ARS is also honoring scientists who are in the early phases of their careers. The early-career awards recognize the achievements of ARS researchers with the agency for seven years or less.
This year, the top award in this category, the Herbert L. Rothbart Outstanding Early Career Research Scientist of 2019, goes to Amanda J. Ashworth, a soil scientist at ARS’s Poultry Production and Product Safety Research Unit in Fayetteville, Arkansas (Southeast Area). Ashworth is being recognized for outstanding creativity in devising systems-based approaches to minimizing the threat of non-point source pollution from livestock wastes. Her accomplishments include co-developing Tractor Guidance Analysis, a decision-aid tool to help farmers avoid over applying crop inputs like fertilizer and herbicide, thus decreasing costs and environmental risks.
ARS is honoring four other Area Early Career Research Scientists. They are—
- Vanessa L. Corby-Harris, with ARS’s Honey Bee Research Unit, Tucson, Arizona (Pacific West Area), for outstanding research in honey bee nutrition and physiology leading to improved colony health. Corby-Harris’ contributions include the isolation and freeze-dried preparation of beneficial bacteria that limit the harm caused by the honey bee gut pathogen Nosema.
- Jay S. Johnson, with ARS’s Livestock Behavior Research Unit, West Lafayette, Indiana (Midwest Area), for research excellence in the field of animal welfare and productivity, including his discovery of a promising new antibiotic alternative, investigations into the postnatal impact of in-utero heat stress in swine, and for the evaluation and development of cooling pads for lactating sows vulnerable to heat stress, which costs the U.S. swine industry $900 million annually.
- Lauren M. Porensky, with ARS’s Rangeland Resources and Systems Research Unit, Fort Collins, Colorado (Plains Area), for multi-pronged research to understand the responses of semiarid rangeland plants to livestock grazing. Porensky’s work in the western Great Plains and East Africa established her as an authority on plant-livestock interactions and plant restoration methods for degraded lands.
- Majher I. Sarker, with ARS’s Biobased and Other Animal Co-products Research Unit, Wyndmoor, Pennsylvania (Northeast Area), for versatile research ranging from crop protectants and produce shelf-life extenders made from plant hormones, to a spray method for decontaminating cattle carcasses for improved meat safety and hide quality.
The agency also announced its 2019 ARS Technology Transfer Award winner. This Award recognizes individuals or groups who have done outstanding work in transferring technology to the marketplace.

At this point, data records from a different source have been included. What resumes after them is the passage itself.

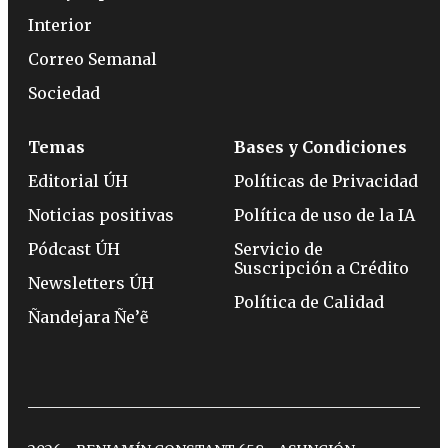
Interior
Correo Semanal
Sociedad
Temas
Bases y Condiciones
Editorial ÚH
Políticas de Privacidad
Noticias positivas
Política de uso de la IA
Pódcast ÚH
Servicio de
Suscripción a Crédito
Newsletters ÚH
Política de Calidad
Ñandejara Ñe’ẽ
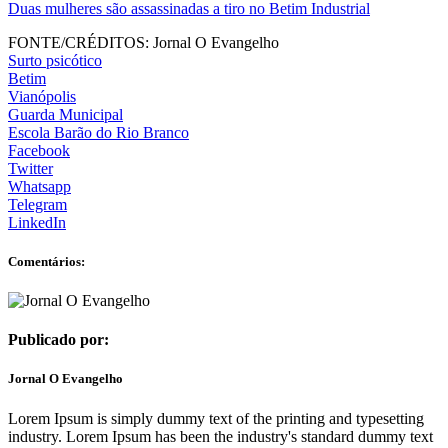
Duas mulheres são assassinadas a tiro no Betim Industrial
FONTE/CRÉDITOS:
Jornal O Evangelho
Surto psicótico
Betim
Vianópolis
Guarda Municipal
Escola Barão do Rio Branco
Facebook
Twitter
Whatsapp
Telegram
LinkedIn
Comentários:
Publicado por:
Jornal O Evangelho
Lorem Ipsum is simply dummy text of the printing and typesetting
industry. Lorem Ipsum has been the industry's standard dummy text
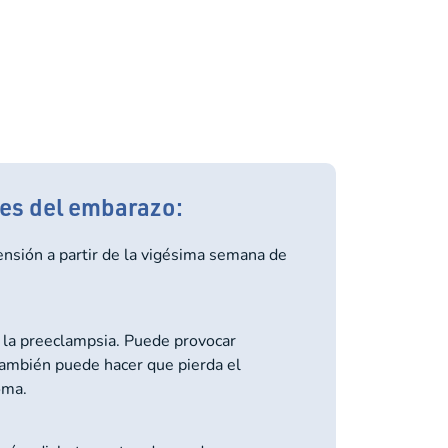
les del embarazo:
ensión a partir de la vigésima semana de
 la preeclampsia. Puede provocar
También puede hacer que pierda el
oma.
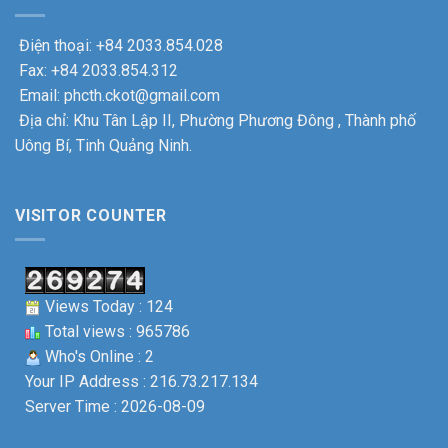
Điện thoại: +84 2033.854.028
Fax: +84 2033.854.312
Email: phcth.ckot@gmail.com
Địa chỉ: Khu Tân Lập II, Phường Phương Đông , Thành phố
Uông Bí, Tinh Quảng Ninh.
VISITOR COUNTER
Views Today : 124
Total views : 965786
Who's Online : 2
Your IP Address : 216.73.217.134
Server Time : 2026-08-09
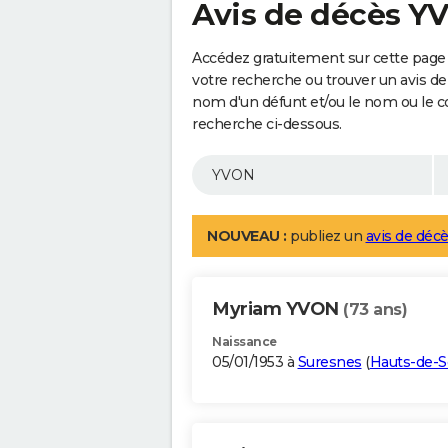
Avis de décès Y
Accédez gratuitement sur cette page
votre recherche ou trouver un avis de
nom d'un défunt et/ou le nom ou le 
recherche ci-dessous.
NOUVEAU :
publiez un
avis de décè
Myriam YVON
(73 ans)
Naissance
05/01/1953 à
Suresnes
(
Hauts-de-S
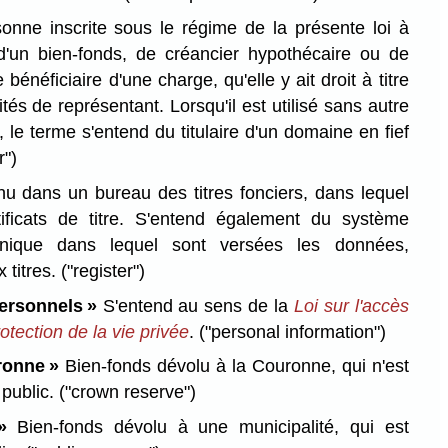
nne inscrite sous le régime de la présente loi à
e d'un bien-fonds, de créancier hypothécaire ou de
e bénéficiaire d'une charge, qu'elle y ait droit à titre
tés de représentant. Lorsqu'il est utilisé sans autre
, le terme s'entend du titulaire d'un domaine en fief
r")
nu dans un bureau des titres fonciers, dans lequel
tificats de titre. S'entend également du système
tronique dans lequel sont versées les données,
 titres.
("register")
ersonnels »
S'entend au sens de la
Loi sur l'accès
rotection de la vie privée
.
("personal information")
ronne »
Bien-fonds dévolu à la Couronne, qui n'est
 public.
("crown reserve")
»
Bien-fonds dévolu à une municipalité, qui est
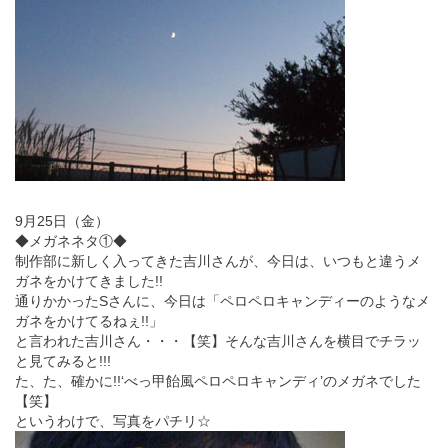
9月25日（金）
◆メガネネタ①◆
制作部に新しく入ってきた吉川さんが、今日は、いつもと違うメ
ガネをかけてきました!!
通りかかったSさんに、今日は「ペロペロキャンディーのようなメ
ガネをかけてるねぇ!!」
と言われた吉川さん・・・【笑】そんな吉川さんを横目でチラッ
と見てみると!!!
た、た、確かに!!‘べっ甲飴風ペロペロキャンディ’のメガネでした
【笑】
というわけで、写真をパチリ☆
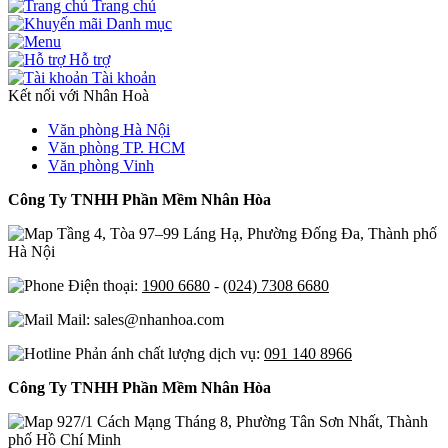
Trang chủ
Danh mục
Hỗ trợ
Tài khoản
Kết nối với Nhân Hoà
Văn phòng Hà Nội
Văn phòng TP. HCM
Văn phòng Vinh
Công Ty TNHH Phần Mềm Nhân Hòa
Tầng 4, Tòa 97–99 Láng Hạ, Phường Đống Đa, Thành phố
Hà Nội
Điện thoại:
1900 6680
-
(024) 7308 6680
Mail: sales@nhanhoa.com
Phản ánh chất lượng dịch vụ:
091 140 8966
Công Ty TNHH Phần Mềm Nhân Hòa
927/1 Cách Mạng Tháng 8, Phường Tân Sơn Nhất, Thành
phố Hồ Chí Minh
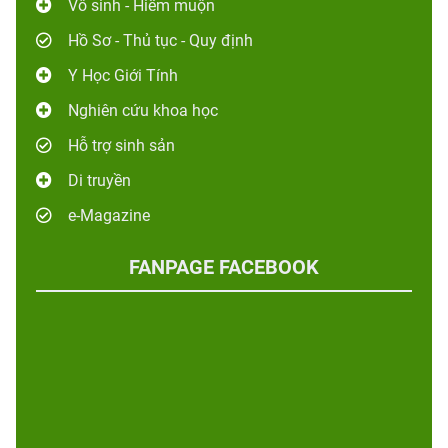
Vô sinh - Hiếm muộn
Hồ Sơ - Thủ tục - Quy định
Y Học Giới Tính
Nghiên cứu khoa học
Hỗ trợ sinh sản
Di truyền
e-Magazine
FANPAGE FACEBOOK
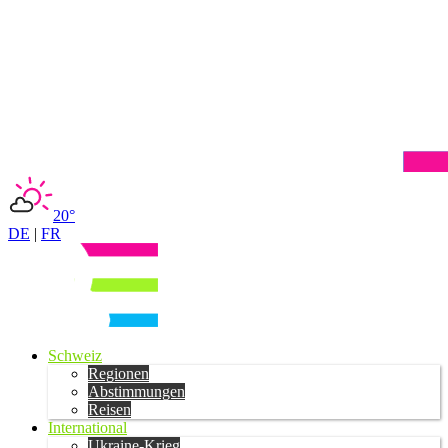
20°
DE
|
FR
Schweiz
Regionen
Abstimmungen
Reisen
International
Ukraine-Krieg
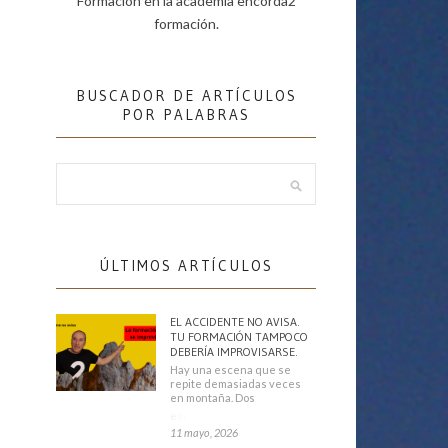
Formación en la academia encorda2
formación.
BUSCADOR DE ARTÍCULOS
POR PALABRAS
ÚLTIMOS ARTÍCULOS
EL ACCIDENTE NO AVISA.
TU FORMACIÓN TAMPOCO
DEBERÍA IMPROVISARSE.
Hay una escena que se
repite demasiadas veces
en montaña. Dos
escaladores
11 mayo, 2026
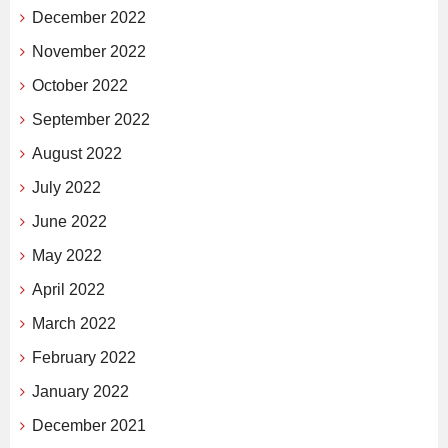
December 2022
November 2022
October 2022
September 2022
August 2022
July 2022
June 2022
May 2022
April 2022
March 2022
February 2022
January 2022
December 2021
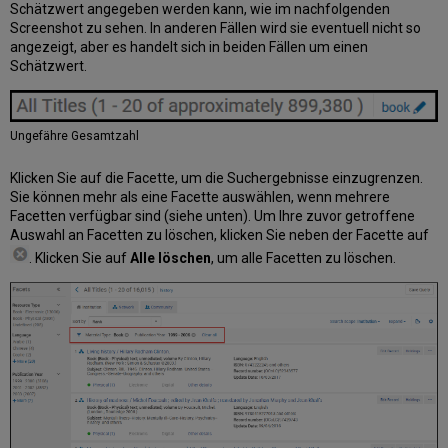
Schätzwert angegeben werden kann, wie im nachfolgenden
Screenshot zu sehen. In anderen Fällen wird sie eventuell nicht so
angezeigt, aber es handelt sich in beiden Fällen um einen
Schätzwert.
Ungefähre Gesamtzahl
Klicken Sie auf die Facette, um die Suchergebnisse einzugrenzen.
Sie können mehr als eine Facette auswählen, wenn mehrere
Facetten verfügbar sind (siehe unten). Um Ihre zuvor getroffene
Auswahl an Facetten zu löschen, klicken Sie neben der Facette auf
. Klicken Sie auf
Alle löschen
, um alle Facetten zu löschen.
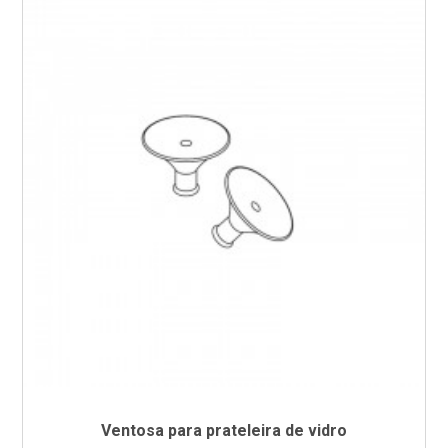
Ventosa para prateleira de vidro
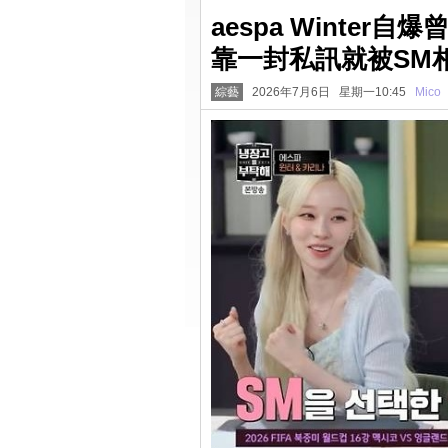
aespa Winter
靠一封私訊就被SM
綜藝
2026年7月6日 星期一10:45
Mico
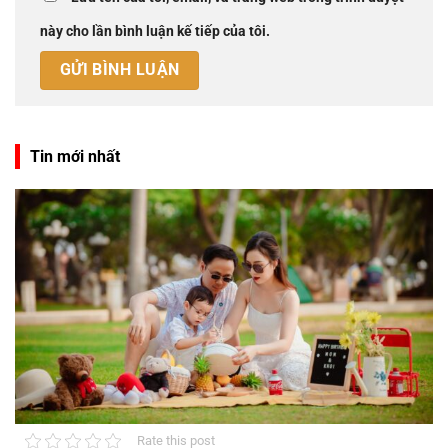
này cho lần bình luận kế tiếp của tôi.
Tin mới nhất
Rate this post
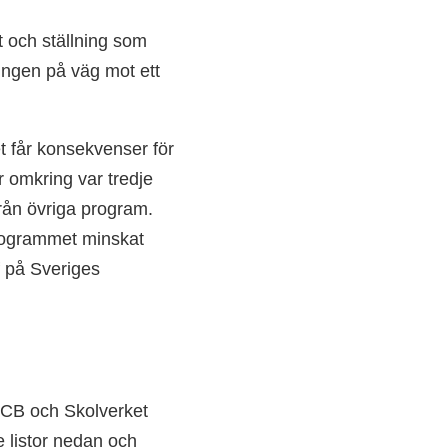
t och ställning som
ningen på väg mot ett
et får konsekvenser för
 omkring var tredje
från övriga program.
kprogrammet minskat
f på Sveriges
 SCB och Skolverket
e listor nedan och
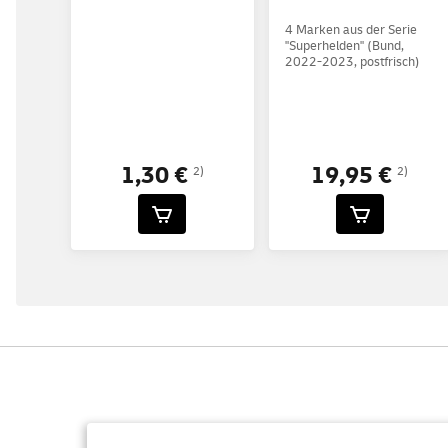
4 Marken aus der Serie
"Superhelden" (Bund,
2022-2023, postfrisch)
1,30 €
19,95 €
2)
2)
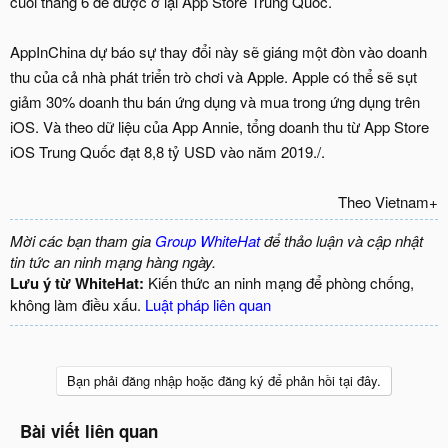
cuối tháng 6 để được ở lại App Store Trung Quốc.
AppInChina dự báo sự thay đổi này sẽ giáng một đòn vào doanh
thu của cả nhà phát triển trò chơi và Apple. Apple có thể sẽ sụt
giảm 30% doanh thu bán ứng dụng và mua trong ứng dụng trên
iOS. Và theo dữ liệu của App Annie, tổng doanh thu từ App Store
iOS Trung Quốc đạt 8,8 tỷ USD vào năm 2019./.
Theo Vietnam+​
Mời các bạn tham gia
Group WhiteHat
để thảo luận và cập nhật
tin tức an ninh mạng hàng ngày.
Lưu ý từ WhiteHat:
Kiến thức an ninh mạng để phòng chống,
không làm điều xấu.
Luật pháp liên quan
Bạn phải đăng nhập hoặc đăng ký để phản hồi tại đây.
Bài viết liên quan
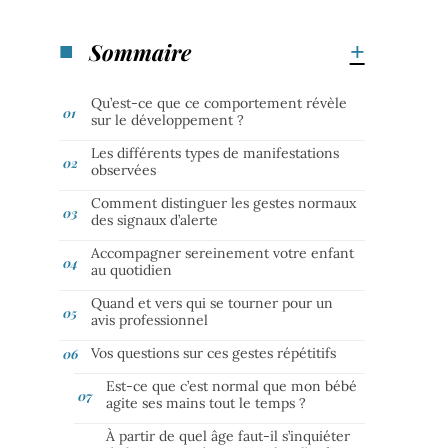
Sommaire
Qu’est-ce que ce comportement révèle
sur le développement ?
Les différents types de manifestations
observées
Comment distinguer les gestes normaux
des signaux d’alerte
Accompagner sereinement votre enfant
au quotidien
Quand et vers qui se tourner pour un
avis professionnel
Vos questions sur ces gestes répétitifs
Est-ce que c’est normal que mon bébé
agite ses mains tout le temps ?
À partir de quel âge faut-il s’inquiéter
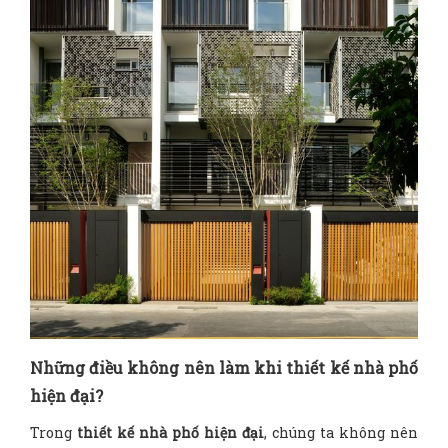
Những điều không nên làm khi thiết kế nhà phố
hiện đại?
Trong
thiết kế nhà phố hiện đại
, chúng ta không nên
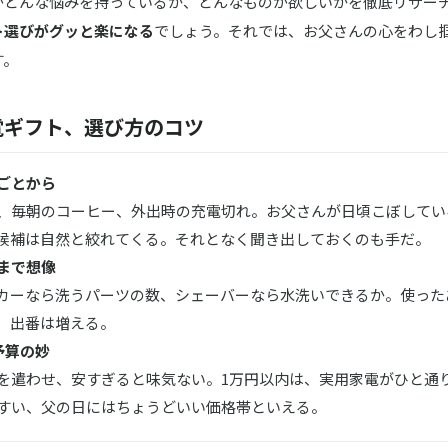
がどんな悩みを持っているか、どんなものが欲しいかを徹底リサー
ト選びがグッと楽になる
でしょう。それでは、お父さんの心をわし
す。
電ギフト、選び方のコツ
ごとから
、毎朝のコーヒー、外出時の充電切れ。お父さんが日頃こぼしてい
候補は自然と絞れてくる。それとなく聞き出しておくのも手だ。
まで想像
カーなら洗うパーツの数、シェーバーなら水洗いできるか。使った
、出番は増える。
予算の妙
を遣わせ、安すぎると味気ない。1万円以内は、実用家電がひと通
すい、父の日にはちょうどいい価格帯といえる。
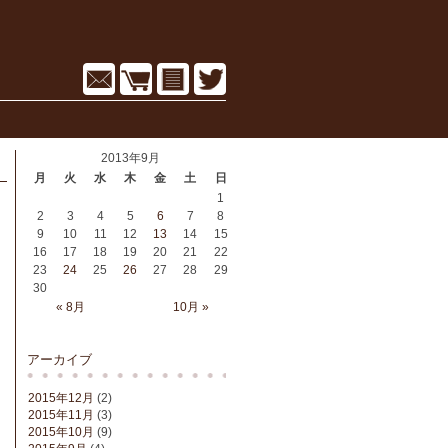
2013年9月
月
火
水
木
金
土
日
1
2
3
4
5
6
7
8
9
10
11
12
13
14
15
16
17
18
19
20
21
22
23
24
25
26
27
28
29
30
« 8月
10月 »
アーカイブ
2015年12月
(2)
2015年11月
(3)
2015年10月
(9)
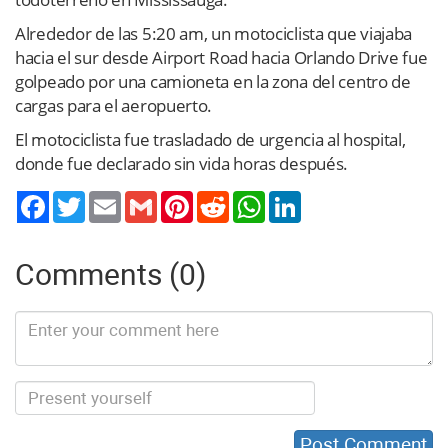
Alrededor de las 5:20 am, un motociclista que viajaba
hacia el sur desde Airport Road hacia Orlando Drive fue
golpeado por una camioneta en la zona del centro de
cargas para el aeropuerto.
El motociclista fue trasladado de urgencia al hospital,
donde fue declarado sin vida horas después.
Twitter
Email
Gmail
Pinterest
Reddit
WhatsApp
LinkedIn
Comments (0)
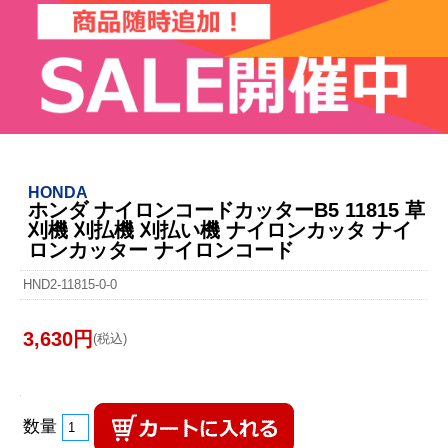
HONDA
ホンダ ナイロンコードカッターB5 11815 草
刈機 刈払機 刈払い機 ナイロンカッタ ナイ
ロンカッター ナイロンコード
HND2-11815-0-0
3,630円
(税込)
数量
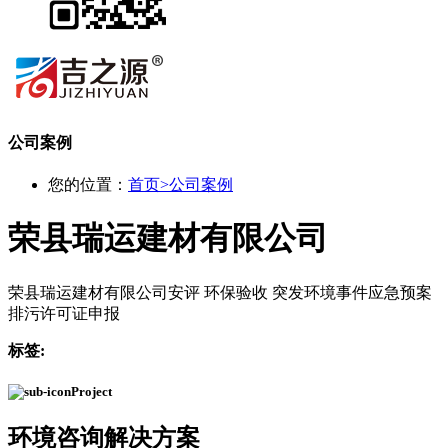
公司案例
您的位置：
首页
>
公司案例
荣县瑞运建材有限公司
荣县瑞运建材有限公司安评 环保验收 突发环境事件应急预案
排污许可证申报
标签:
Project
环境咨询
解决方案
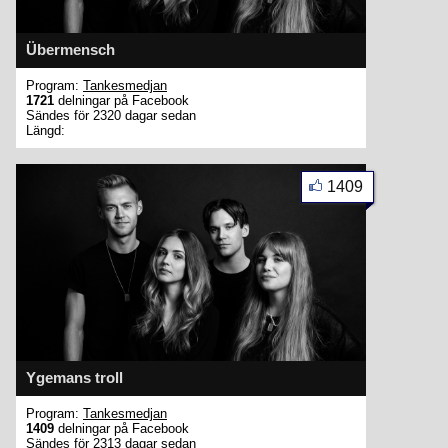
Übermensch
Program:
Tankesmedjan
1721
delningar på Facebook
Sändes för 2320 dagar sedan
Längd:
1409
Ygemans troll
Program:
Tankesmedjan
1409
delningar på Facebook
Sändes för 2313 dagar sedan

This year’s winner is Judson V. Edwards, with ARS’s Cotton Chemistry and Utilization Research Unit in New Orleans. Edwards, together with ARS colleagues and collaborators in academia and private industry, co-developed a new nonwoven cotton gauze that quickly stanches bleeding and promotes wound healing. The product, known commercially as TACgauze, is made of greige cotton and is 33 percent lighter and 65 percent more absorbent than gauzes made of processed fibers. During trials, the nonwoven greige cotton gauze also triggered blood clotting more quickly—critical to military personnel and first responders when minutes count.
The Agricultural Research Service is the U.S. Department of Agriculture's chief scientific in-house research agency. Daily, ARS focuses on solutions to agricultural problems affecting America. Each dollar invested in agricultural research results in $20 of economic impact.